Can one specify the trading frequency at all?
You mean in pyfolio?
No, when creating the alphalens output. For example, I could have a 5-day signal that I only trade on every Monday, rather than trading it every day, which would incur high transaction costs.
You pass Alphalens the data you want to analyze and only that. In your example you have to pass Alphalens the signal data corresponding to Mondays .
EDIT: By the way, this is how the event study works.
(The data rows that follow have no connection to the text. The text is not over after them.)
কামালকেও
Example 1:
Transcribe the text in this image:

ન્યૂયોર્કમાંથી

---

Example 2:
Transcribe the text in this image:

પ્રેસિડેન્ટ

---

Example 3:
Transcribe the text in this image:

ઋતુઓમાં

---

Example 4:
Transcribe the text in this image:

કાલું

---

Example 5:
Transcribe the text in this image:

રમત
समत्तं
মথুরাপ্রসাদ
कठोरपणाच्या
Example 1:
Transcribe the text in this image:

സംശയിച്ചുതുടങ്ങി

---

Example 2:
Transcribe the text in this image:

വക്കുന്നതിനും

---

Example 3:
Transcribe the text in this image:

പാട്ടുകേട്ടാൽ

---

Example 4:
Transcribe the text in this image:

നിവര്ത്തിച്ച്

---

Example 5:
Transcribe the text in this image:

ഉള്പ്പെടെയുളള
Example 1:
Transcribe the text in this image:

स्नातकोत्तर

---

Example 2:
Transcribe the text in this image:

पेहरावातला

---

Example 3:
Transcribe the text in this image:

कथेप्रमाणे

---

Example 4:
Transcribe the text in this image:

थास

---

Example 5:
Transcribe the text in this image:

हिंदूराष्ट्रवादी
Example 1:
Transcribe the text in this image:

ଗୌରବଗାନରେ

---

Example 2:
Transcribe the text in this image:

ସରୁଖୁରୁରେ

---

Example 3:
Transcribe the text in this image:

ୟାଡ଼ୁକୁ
The signal is passed only for those days when... there is signal :)
I wonder if we could nice API for that. like trade_schedule=pd.offsets.Weekday(1)
or something along those lines. Under the hood we would just call .resample()
.
But fair enough, a user can easily do that themself.
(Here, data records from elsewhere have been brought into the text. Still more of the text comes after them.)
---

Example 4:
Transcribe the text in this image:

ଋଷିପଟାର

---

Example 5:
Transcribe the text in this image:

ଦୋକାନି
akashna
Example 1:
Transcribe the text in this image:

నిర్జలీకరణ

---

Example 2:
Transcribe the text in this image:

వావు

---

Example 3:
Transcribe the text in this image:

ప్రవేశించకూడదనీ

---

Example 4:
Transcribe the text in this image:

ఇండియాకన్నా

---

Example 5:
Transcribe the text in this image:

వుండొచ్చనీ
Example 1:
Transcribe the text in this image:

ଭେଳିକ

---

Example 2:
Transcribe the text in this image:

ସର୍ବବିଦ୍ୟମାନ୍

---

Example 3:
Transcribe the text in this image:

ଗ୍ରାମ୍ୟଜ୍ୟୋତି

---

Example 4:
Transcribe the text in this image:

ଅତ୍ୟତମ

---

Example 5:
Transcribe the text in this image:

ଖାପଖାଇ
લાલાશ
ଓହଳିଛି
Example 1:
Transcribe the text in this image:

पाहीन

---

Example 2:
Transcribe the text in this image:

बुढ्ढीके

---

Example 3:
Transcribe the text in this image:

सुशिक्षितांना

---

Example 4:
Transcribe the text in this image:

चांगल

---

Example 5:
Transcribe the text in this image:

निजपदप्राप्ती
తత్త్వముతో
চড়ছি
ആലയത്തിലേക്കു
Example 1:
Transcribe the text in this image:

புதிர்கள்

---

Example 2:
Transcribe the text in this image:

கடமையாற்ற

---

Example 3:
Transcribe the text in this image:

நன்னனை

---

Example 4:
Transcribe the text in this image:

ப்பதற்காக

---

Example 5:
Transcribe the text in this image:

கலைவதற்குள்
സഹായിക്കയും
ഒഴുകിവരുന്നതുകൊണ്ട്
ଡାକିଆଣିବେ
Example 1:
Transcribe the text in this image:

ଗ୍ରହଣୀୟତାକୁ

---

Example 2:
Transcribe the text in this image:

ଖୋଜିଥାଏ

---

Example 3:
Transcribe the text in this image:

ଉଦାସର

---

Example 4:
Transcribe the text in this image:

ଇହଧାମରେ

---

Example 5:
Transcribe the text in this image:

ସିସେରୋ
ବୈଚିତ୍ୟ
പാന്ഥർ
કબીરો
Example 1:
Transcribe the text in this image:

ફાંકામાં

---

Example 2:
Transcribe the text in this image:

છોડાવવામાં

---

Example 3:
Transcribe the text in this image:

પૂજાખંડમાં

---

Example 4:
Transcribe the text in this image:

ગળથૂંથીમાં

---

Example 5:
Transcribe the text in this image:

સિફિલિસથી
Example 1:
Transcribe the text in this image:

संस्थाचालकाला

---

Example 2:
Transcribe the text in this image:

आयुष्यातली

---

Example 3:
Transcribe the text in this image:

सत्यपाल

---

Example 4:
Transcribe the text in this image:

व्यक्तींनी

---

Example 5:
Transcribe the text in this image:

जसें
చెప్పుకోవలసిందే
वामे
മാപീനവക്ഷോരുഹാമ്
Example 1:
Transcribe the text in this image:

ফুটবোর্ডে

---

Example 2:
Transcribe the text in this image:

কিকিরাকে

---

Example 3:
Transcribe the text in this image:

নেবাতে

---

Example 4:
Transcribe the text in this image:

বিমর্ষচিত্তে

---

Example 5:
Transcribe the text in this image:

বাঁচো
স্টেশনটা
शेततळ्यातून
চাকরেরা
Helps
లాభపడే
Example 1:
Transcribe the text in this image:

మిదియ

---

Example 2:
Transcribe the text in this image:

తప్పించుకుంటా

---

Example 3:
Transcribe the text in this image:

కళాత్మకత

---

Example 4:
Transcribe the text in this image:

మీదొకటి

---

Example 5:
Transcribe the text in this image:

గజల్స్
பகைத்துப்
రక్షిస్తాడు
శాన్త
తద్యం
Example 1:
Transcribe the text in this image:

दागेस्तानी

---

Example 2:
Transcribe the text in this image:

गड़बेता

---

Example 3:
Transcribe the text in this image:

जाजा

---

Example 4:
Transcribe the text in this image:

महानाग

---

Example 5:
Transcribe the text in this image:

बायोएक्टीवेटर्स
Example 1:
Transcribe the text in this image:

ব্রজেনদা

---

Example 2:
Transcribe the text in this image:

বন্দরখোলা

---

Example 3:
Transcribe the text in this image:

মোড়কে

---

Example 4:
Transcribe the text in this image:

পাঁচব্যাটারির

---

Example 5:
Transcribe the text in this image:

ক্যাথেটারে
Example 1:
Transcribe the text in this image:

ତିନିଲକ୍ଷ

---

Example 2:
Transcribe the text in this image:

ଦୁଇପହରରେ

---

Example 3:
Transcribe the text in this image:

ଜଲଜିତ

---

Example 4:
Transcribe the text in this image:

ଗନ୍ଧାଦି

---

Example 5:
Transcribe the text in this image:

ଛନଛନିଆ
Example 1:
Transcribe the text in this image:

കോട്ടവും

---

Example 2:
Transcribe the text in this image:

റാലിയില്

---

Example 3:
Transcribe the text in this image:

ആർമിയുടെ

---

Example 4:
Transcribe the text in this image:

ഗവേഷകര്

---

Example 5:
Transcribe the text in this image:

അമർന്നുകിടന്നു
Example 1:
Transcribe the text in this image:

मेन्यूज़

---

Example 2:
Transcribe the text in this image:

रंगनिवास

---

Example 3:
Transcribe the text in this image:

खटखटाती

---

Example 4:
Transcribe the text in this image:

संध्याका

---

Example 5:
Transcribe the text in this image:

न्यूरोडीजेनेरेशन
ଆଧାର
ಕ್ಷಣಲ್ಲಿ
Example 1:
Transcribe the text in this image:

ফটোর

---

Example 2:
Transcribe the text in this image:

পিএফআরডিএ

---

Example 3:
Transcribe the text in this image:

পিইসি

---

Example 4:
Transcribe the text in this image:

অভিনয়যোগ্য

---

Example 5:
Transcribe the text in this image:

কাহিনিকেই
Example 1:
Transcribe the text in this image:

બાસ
I wonder if we could nice API for that. like trade_schedule=pd.offsets.Weekday(1) or something along those lines. Under the hood we would just call .resample().
I am not sure, I believe that would result in a wrapper to what Pandas already offers. I am not completely against it but I would avoid to add too many options for very little benefits.
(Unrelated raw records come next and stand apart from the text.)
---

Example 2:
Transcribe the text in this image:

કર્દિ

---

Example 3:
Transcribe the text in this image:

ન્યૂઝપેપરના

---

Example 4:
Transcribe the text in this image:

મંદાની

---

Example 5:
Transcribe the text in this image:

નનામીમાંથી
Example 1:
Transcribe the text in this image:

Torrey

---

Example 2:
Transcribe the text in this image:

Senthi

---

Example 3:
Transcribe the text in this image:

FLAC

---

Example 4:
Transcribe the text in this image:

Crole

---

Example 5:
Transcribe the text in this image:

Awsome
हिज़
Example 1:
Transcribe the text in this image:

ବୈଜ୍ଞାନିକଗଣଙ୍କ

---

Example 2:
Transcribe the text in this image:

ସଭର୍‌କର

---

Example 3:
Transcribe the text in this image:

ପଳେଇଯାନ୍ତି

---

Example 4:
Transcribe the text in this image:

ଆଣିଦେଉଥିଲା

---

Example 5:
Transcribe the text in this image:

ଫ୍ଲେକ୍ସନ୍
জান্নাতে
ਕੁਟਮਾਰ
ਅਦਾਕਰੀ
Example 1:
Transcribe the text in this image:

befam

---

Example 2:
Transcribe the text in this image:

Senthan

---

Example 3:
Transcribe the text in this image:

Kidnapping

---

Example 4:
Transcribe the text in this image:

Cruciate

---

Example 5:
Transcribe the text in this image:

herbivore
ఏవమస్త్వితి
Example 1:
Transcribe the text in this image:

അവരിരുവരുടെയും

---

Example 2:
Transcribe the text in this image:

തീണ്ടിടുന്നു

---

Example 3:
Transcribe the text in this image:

Yeah, maybe we just add an example of how to do that to the docs.
But wait, the returns would look very different. And you would need to forward-fill the positions.
But wait, the returns would look very different. And you would need to forward-fill the positions.
I am not sure I follow your point. Could you please provide some more details?
I think I thought about this wrong. You mean to subsample the factor data you pass into alphalens, not the output you would pass into pyfolio, right? (I was thinking the latter but the former makes more sense)
ah ok I got it, but yes, I meant the former.
OK, that should work well then. Can you add it to the NB perhaps?
Sure, but what kind of alternative frequency would you like to see? The same factor traded only on Monday, as your initial suggestion?
yeah
I have been thinking about the nice "Alpha decomposition" #180 feature. The information it provides is actually a small part of what already available in pyfolio and the Quantopian's new Risk Model. On one side we cannot replicate all the information provided by those two tools but on the other side it would be great to have all that analysis without having to build an algorithm and run a backtest, something that could be integrated into Alphalens.
Then, why don't we create a function in Alphalens that builds the input required by pyfolio and the Quantopian's new Risk Model? Alphalens already simulates the cumulative returns of a portfolio weighted by factor values, so we only need to format those information in a way that is compatible with the other two tools. That would be a pure theoretical analysis, but except for commissions and slippage the results would be realistic and it also would serve as benchmark for the algorithm (users can compare the algorithm results, after setting commission and slippage to 0, with these theoretical results and check if they implemented the algorithm correctly).
I haven't looked at pyfolio in details so I don't know the details of the input, but if @twiecki can help me with those details I can work on this feature and the same for Quantopian's new Risk Mode (I don't know if that is part of pyfolio or a separate project).